Levantou de uma vez só e chutou o ar. Virou em direção à parede e a golpeou inúmeras vezes. Até ver um vermelho escorrer na frente de seus dedos. Como se fosse um rosto. E até formou um rosto mentalmente ali. O foco do seu ódio momentâneo eterno, igual a tantas outras vezes fez antes. Se bem que preferiria que fosse ele mesmo, para ver o sangue daquele nariz nojento.
Por último, gritou. Ao fazer isso sua mãe apareceu na sala extremamente preocupada com o filho.
-O que foi Edgar? Algum problema?
-Ele tem uma filha! Desgraçado! O filha da puta tem uma filha! Desgraçado, cachaceiro e cuzão de primeira!
-E o que tem isso? – falou calmamente e baixo como sempre fazia Benedita.
-E o que tem isso? – perguntou um Edgar Pontes furioso – Ele sempre me falou que eu era seu único filho. Eu até perguntei se já tinha outro filho, outra família. E de repente, me surge essa porcaria escrita? Que eu tenho uma meio irmã? Uma pivete de doze anos?
-Esqueça isso. Não tem motivo para todo esse barulho.
-Não tem? Por acaso sabia de toda essa merda?
Quando falou isso, o jovem pegou o papel de forma a amassá-lo. Com a raiva segurava fortemente o conteúdo da carta. Como uma tocha ou qualquer outra coisa. Menos um papel escrito. Ele apertava aquilo com vigor suficiente para fazer seu punho sangrar. Quando estava prestes a falar algo se virou para o seu quarto feito um trovão.
Arrumou-se como de costume. Quando iria sair normalmente, com pressa. Trocou o short preto por uma calça jeans. Colocou a jaqueta por cima da camisa preta do Iron Maiden – que estava quase cinza – para não passar frio. Isso visto que era Julho agora.
Benedita ficou curiosa. Vendo que ele se trocava tão rapidamente, sem tomar banho. Já se acostumou com isso.
-Vai sair? Aonde vai Edgar?
-Vou atrás dele, oras!
-Como assim?
Depois de amarrar o cadarço ele pegou o envelope que havia deixado no criado mudo. Em cima desse cômodo estavam várias coisas: cartas antigas, recado de ex-namoradas, lições de casa, CDs velhos e virgens, tranqueiras em geral e toda a sorte de coisas inúteis e fúteis. Ele nem sabia mais o que tinha ali. Só que naquele momento nem pensava mais sobre aquilo de tanto ficar com a cabeça quente.
-Aqui tem o endereço dele. Deve estar morando na cidade pelo que eu vi. Eu vou ter uma conversa com o “Senhor de Filho Único”. Uma conversa com a minha mão fechada na cara dele.

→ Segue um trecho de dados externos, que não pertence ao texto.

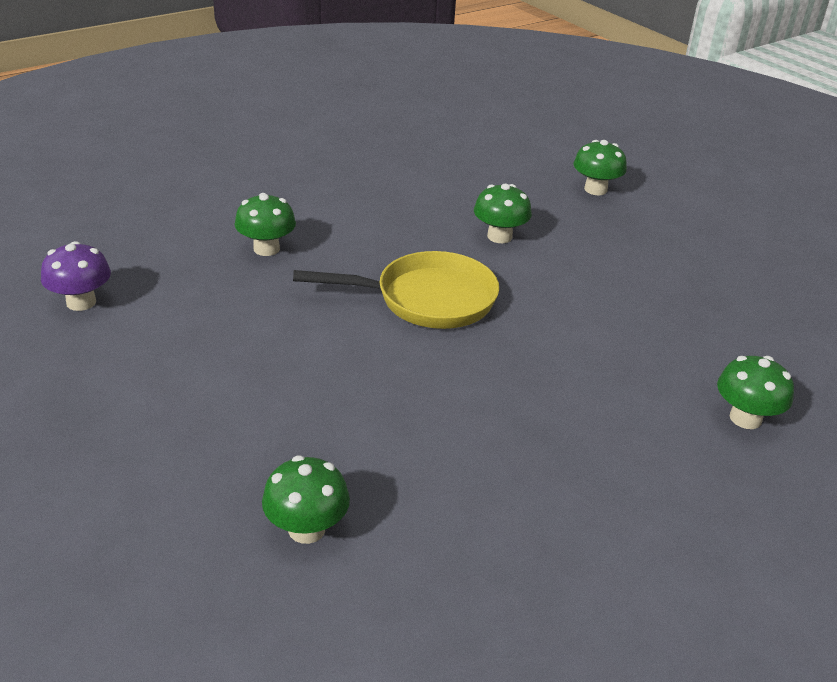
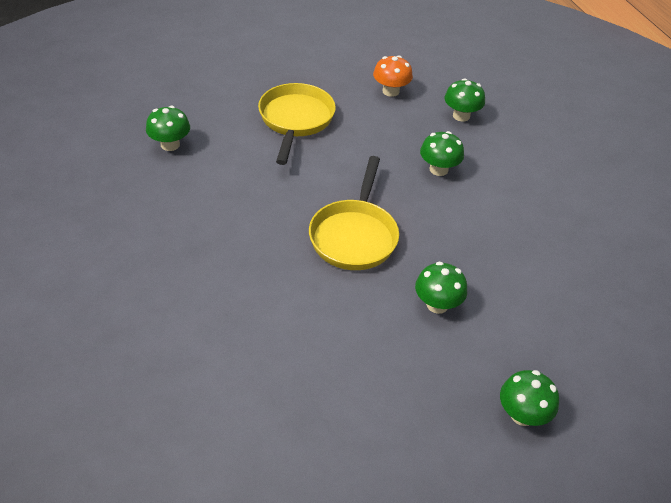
camera: 105 degrees right, 10 degrees up
purple mushroom [41,241,111,311] -> orange mushroom [373,55,413,97]
green mushroom [717,356,794,429] -> green mushroom moved to [445,78,485,122]
none -> yellow pan [258,83,336,165]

-Mas o que tem isso? Você vai mesmo? – disse a mãe com a mão no coração depois daquelas duras palavras.
-Sim, vou até ele. E jogar na cara dele que não presta para criar um filho... Quem dirá uma filha! E em qualquer caso, quebro a cara do imbecil em dois. Nem preciso de desculpa para isso.
-Amor, esse endereço eu acho que sei aonde é. Não seria uma...
-Aonde é? – interrompeu o garoto.
-Depois do ginásio... – depois dela falar isso, Edgar atravessou a casa com velocidade, chegando até a porta. Dali em diante foi até a rua rapidamente. Igual a um vento veloz.
Descia o morro com uma velocidade fenomenal. Parecia uma bala disparada de um revolver. E como uma, queria causar estrago enorme de preferência. Com força e peso para ver a cara daquele idiota que um dia ele deve a infeliz idéia te chamar de pai.
Queria chegar até ele o mais rápido possível. Alcançar o miserável que o abandonou. O deixou para trás como um pacote enorme de lixo a anos atrás. Alguém que nunca sentiu falta dele em todo esse tempo. Que preferiu ignorar completamente sua existência.
Agora tinha o disparate te lhe mandar uma carta confessando que possuía uma filha? Ah! Não iria ficar assim não. Ou ele achava que iria? No mínimo quebrar o rosto do corno. Com dois pés no peito dele se pudesse.
Pegar e arrebentar a cara dele era só uma parte. Espancá-lo com toda a força dos seus punhos fracos. Sempre apanhava, mas agora iria fazer o que pudesse. Aprendeu que enquanto estivesse em uma briga teria que ao menos deixar um olho roxo na cara do idiota da frente. Deixar sua marca. Em especial se estivesse cercado. Pegar um deles e esperar sobreviver aos outros. Golpes, chutes, canos, pés de cabra, pedaços de madeira velha, ferro de concreto, tijolos. Tudo já foi usado contra ele. E ele sobreviveu. Era jovem e forte. Digo forte para resistir.
Nunca ganhou uma briga. Desde moleque só apanhava. E apanhava de maneira única. Quase uma ciência.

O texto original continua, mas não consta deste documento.